How do I build a custom tokenizer to tokenize base up whitespace and forward slash?
This is what I have.

    client.indices.create({
        index: 'address',
        body: {
            settings: {
                analysis: {
                    analyzer: {
                        address_analyzer: {
                            type: "custom",
                            tokenizer: "whitespace",
                            filter: [
                                "lowercase",
                                "asciifolding",
                                "synonym"
                            ]
                        }
                    },
                    filter: {
                        synonym: {
                            type: "synonym",
                            synonyms_path: "analysis/street_types.txt"
                        }
                    }
                }

            }
        }
        client.indices.putMapping({
            index: 'address',
            type: 'singleAddress',
            body: {
                properties: {
                    suggest: {
                        type: "completion",
                        analyzer: "address_analyzer",
                        preserve_separators: "false"
                    }
                }
            }
        });

(Igor Motov) #2

If you want really powerful, but potentially slow solution you can write your own regex base tokenizer.

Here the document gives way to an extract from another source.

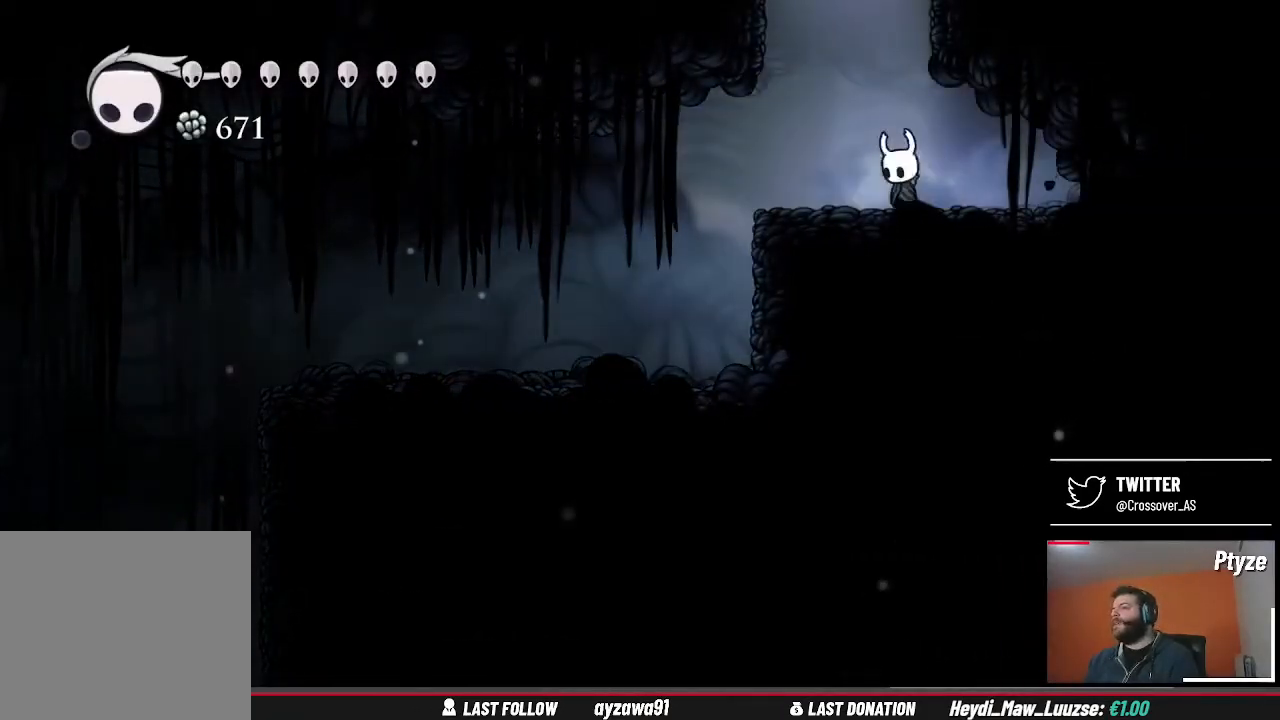
{"buttons": ["A"], "left_stick": "center", "right_stick": "center", "events": [[100, "left_stick", "center"], [167, "A", "down"]]}
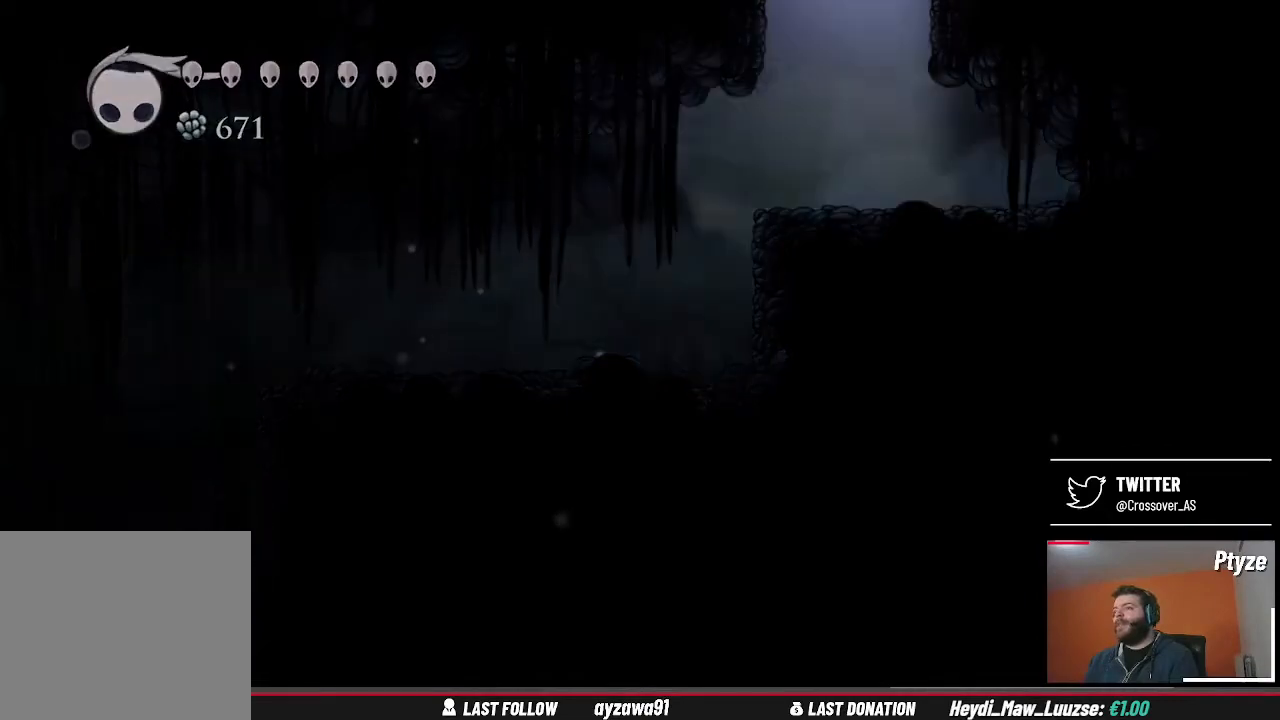
{"buttons": [], "left_stick": "center", "right_stick": "center", "events": [[133, "A", "up"]]}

But the simplest way would be to replace symbols like / with special tokens. For example:

POST _analyze
{
  "char_filter": [{
          "type": "mapping",
          "mappings": [
            "/ => -_slash_-"
          ]
        }],
  "tokenizer": "standard", 
  "text": "1/3 example st"
}

will produce 1, _slash_, 3, example, st


(system) #3

This topic was automatically closed 28 days after the last reply. New replies are no longer allowed.